Герой рассказа Битова не мерзавец. Он — нечто аморфное, катящееся, как перекати-поле под порывами ветерка случайностей. Случайная встреча, случайно озаривший его интерес к измененному НОВОМУ образу когда-то любимой (любимой ли?!) им женщины, случайно вспыхнувшее желание, случайно так и оказавшееся неудовлетворенным.
И совершенно омерзительная женщина — объект его чисто скотского желания. Хищная маленькая самка, циничная и холодная, ломающая препятствия на пути к удовлетворению своего внезапного каприза.
Безжалостно, со скрупулезной точностью обнажает Битов убогий и ничтожный мир своего героя — красивого человека с седыми висками, с положением в обществе, с какими-то большими успехами в работе.

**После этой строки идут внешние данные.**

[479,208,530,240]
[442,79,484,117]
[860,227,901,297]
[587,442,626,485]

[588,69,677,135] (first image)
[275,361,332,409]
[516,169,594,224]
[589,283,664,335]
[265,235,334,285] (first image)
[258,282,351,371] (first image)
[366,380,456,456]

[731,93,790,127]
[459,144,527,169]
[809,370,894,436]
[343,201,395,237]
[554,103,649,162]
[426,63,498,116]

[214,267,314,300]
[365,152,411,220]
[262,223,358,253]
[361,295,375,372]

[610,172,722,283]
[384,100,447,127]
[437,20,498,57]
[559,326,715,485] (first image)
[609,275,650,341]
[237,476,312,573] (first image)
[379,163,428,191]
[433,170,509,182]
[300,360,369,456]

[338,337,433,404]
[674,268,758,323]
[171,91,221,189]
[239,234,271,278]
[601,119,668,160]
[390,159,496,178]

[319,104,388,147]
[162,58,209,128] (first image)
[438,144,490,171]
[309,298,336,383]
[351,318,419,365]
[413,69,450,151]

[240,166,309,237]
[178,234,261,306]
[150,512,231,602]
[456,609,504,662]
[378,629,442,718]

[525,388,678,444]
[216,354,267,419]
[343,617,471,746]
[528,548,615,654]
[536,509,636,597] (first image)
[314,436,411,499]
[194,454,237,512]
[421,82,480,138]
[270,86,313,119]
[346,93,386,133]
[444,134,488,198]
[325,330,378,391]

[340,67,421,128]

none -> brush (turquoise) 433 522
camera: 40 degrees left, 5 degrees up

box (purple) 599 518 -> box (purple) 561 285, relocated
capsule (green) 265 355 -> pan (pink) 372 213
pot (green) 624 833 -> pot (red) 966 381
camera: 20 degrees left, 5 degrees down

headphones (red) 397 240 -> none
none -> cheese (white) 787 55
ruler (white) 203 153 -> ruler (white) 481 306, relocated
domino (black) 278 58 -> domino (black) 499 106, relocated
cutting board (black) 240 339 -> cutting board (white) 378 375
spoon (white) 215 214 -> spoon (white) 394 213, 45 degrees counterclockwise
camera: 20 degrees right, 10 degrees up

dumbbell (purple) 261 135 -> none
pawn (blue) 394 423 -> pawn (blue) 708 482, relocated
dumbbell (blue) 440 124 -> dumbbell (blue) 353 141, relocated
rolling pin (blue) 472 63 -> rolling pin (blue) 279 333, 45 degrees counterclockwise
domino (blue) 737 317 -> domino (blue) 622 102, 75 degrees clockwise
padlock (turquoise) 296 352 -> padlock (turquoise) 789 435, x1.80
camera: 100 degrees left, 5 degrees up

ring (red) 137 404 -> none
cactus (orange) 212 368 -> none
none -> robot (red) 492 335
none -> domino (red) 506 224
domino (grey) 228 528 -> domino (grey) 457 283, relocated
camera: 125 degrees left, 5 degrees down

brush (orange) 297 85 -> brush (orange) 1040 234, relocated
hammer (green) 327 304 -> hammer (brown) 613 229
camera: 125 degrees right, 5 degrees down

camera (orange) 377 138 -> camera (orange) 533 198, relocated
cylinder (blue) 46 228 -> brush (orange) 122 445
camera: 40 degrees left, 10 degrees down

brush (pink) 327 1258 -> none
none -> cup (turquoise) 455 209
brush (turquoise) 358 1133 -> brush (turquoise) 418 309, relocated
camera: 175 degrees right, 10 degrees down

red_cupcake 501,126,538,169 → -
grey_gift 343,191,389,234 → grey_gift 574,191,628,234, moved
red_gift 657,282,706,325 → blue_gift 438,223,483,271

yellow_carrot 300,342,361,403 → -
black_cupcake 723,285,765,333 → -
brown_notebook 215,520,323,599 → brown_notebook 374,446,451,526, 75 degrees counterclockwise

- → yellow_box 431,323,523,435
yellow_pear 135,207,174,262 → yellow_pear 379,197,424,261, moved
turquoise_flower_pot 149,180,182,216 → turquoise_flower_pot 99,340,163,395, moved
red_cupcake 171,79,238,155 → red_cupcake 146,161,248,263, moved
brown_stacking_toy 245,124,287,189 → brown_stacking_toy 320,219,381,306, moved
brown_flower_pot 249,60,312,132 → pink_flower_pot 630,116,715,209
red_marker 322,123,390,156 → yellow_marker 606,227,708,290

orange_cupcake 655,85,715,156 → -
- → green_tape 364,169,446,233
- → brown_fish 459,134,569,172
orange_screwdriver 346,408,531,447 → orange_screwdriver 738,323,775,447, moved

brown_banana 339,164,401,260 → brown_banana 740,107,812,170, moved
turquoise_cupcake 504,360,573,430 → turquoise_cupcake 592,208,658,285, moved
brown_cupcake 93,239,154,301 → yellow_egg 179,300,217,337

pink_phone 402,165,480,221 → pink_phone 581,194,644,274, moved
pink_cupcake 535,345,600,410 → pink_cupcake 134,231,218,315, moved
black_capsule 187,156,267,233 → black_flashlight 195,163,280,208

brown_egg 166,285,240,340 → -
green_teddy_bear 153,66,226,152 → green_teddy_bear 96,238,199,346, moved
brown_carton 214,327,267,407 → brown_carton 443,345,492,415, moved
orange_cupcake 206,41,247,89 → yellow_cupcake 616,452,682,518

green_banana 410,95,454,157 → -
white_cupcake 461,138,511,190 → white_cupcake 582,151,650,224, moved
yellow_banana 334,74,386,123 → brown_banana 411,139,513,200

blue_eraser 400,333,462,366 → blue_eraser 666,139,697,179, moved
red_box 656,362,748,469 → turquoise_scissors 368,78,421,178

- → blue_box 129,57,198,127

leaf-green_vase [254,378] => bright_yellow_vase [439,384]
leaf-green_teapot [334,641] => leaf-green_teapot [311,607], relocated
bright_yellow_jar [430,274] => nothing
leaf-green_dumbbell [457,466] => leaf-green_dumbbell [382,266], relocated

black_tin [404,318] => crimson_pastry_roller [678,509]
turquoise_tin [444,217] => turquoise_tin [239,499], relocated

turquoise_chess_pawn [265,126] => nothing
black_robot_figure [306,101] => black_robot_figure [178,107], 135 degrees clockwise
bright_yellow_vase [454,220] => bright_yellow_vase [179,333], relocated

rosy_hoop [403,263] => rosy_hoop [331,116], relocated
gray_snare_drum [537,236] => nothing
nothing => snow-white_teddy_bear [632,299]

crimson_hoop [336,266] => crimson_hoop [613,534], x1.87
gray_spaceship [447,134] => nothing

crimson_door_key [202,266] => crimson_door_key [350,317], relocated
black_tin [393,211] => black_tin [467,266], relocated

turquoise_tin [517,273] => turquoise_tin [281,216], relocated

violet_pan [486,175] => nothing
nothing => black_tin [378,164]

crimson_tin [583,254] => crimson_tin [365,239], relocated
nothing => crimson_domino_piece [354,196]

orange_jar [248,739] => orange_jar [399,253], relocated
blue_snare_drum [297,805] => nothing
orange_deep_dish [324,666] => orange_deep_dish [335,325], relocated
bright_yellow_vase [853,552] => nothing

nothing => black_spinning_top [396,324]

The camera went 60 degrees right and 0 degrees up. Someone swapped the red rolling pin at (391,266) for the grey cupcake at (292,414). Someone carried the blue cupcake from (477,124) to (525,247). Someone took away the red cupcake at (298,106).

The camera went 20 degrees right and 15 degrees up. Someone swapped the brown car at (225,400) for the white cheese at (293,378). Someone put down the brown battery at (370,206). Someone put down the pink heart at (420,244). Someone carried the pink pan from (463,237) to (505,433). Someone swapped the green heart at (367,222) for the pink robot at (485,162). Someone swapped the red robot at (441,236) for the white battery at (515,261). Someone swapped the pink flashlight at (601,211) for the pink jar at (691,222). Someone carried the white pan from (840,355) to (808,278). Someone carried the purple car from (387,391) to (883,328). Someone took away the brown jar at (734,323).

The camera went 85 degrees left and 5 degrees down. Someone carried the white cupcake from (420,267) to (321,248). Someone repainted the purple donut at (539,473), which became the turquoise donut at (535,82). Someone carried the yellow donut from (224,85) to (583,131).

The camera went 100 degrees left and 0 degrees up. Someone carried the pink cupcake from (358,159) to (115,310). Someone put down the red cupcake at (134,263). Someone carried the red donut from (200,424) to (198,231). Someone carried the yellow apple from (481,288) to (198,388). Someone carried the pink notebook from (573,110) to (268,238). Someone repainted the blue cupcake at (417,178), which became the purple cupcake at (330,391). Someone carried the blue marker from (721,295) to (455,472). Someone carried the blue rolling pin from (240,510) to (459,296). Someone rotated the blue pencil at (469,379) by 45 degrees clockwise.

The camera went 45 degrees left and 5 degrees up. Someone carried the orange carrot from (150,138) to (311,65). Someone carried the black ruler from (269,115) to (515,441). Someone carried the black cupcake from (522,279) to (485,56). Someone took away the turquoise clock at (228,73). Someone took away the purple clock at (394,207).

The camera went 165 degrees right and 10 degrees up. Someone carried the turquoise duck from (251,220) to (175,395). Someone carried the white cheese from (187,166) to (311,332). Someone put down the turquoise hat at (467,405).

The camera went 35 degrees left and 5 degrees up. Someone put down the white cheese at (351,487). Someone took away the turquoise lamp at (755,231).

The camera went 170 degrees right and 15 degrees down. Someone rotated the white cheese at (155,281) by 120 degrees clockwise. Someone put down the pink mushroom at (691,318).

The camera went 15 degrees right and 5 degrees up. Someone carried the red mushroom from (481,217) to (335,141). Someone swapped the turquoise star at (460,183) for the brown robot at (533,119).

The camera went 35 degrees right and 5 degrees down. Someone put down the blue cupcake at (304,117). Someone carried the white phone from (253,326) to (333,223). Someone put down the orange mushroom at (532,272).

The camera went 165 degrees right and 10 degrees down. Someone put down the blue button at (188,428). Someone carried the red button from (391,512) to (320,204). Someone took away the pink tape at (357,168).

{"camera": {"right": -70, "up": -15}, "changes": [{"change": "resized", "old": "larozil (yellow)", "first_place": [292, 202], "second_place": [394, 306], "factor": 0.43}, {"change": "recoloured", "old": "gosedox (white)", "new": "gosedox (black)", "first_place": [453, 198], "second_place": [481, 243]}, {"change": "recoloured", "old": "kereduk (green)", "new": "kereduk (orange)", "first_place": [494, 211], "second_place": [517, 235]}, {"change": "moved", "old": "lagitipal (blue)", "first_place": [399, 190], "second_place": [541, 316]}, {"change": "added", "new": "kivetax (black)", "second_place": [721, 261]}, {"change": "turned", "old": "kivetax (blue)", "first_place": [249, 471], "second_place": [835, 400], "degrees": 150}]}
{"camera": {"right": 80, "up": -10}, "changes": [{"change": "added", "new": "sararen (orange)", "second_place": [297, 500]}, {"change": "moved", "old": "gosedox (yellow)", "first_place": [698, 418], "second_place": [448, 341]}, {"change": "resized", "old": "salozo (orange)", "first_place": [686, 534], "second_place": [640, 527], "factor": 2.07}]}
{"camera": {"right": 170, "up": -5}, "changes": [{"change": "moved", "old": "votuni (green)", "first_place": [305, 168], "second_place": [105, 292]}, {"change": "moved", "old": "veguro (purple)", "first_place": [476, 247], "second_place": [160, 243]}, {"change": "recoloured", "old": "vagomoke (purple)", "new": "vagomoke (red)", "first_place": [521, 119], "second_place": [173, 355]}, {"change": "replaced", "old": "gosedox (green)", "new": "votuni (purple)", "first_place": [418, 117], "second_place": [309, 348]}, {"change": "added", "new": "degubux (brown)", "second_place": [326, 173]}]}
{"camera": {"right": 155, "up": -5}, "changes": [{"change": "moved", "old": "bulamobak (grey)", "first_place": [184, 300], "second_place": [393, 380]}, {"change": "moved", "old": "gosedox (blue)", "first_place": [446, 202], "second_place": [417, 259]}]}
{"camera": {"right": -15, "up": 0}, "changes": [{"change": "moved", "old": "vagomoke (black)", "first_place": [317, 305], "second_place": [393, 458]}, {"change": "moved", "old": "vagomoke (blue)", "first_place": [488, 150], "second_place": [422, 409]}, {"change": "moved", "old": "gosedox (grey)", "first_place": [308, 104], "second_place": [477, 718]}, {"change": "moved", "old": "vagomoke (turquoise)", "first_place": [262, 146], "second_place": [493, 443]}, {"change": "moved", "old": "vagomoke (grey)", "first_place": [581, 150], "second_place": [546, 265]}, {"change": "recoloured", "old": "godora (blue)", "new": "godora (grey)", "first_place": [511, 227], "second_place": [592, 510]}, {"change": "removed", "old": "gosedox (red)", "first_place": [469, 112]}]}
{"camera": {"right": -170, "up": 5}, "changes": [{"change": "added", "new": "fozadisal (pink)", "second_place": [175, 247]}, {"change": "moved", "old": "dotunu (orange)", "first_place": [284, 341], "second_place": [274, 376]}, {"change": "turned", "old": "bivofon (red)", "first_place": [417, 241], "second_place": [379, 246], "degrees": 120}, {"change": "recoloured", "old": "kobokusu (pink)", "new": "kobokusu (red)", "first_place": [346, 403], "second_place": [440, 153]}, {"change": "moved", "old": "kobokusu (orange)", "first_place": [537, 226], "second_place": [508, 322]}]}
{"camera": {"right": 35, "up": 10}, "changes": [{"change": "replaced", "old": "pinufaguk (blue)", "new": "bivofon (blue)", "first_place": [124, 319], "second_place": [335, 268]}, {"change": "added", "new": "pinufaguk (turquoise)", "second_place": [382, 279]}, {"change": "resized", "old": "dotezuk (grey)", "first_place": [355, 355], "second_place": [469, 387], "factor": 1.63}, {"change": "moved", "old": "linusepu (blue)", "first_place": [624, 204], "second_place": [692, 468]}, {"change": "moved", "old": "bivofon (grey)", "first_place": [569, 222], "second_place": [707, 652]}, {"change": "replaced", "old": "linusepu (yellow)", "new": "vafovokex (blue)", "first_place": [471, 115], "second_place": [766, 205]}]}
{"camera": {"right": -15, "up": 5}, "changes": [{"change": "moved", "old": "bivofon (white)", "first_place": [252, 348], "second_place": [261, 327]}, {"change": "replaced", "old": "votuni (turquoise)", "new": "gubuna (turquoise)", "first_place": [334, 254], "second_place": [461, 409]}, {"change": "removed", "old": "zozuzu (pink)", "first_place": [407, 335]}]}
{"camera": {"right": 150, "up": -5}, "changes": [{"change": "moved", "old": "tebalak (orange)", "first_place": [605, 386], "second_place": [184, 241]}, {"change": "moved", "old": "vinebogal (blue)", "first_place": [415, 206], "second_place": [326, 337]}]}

Наверное, такое разоблачение тоже нужно, тоже имеет право на существование в литературе.
Но я убежден, что «Аврора» должна стать плацдармом для совсем иных писательских выступлений. И жаль, что этого не хотят понять писатели, приносящие в «Аврору» вещи, случайно сохранившиеся в ящиках их письменных столов.
22-IX-69 г.
Влад. Д-йНаверно, я стал еще хуже. Теперь я ношу рукописи, случайно завалявшиеся по тридцать лет. Тогда я был возмущен — сейчас восхищен. Этот протокол является шедевром, конечно же, в значительно большей степени, чем мой рассказ. Кто сейчас сочтет мой стерильный рассказ сколько-нибудь эротичным? Недостаточная авторская чувственность с лихвой восполнена ее критиками. То был мужчина. А вот — женщина.
Горькое недоумение осталось у меня от этого рассказа писателя, от которого я всегда жду чего-то нового, значительного, глубокого. Неужели Битов стал перепевать самого себя?!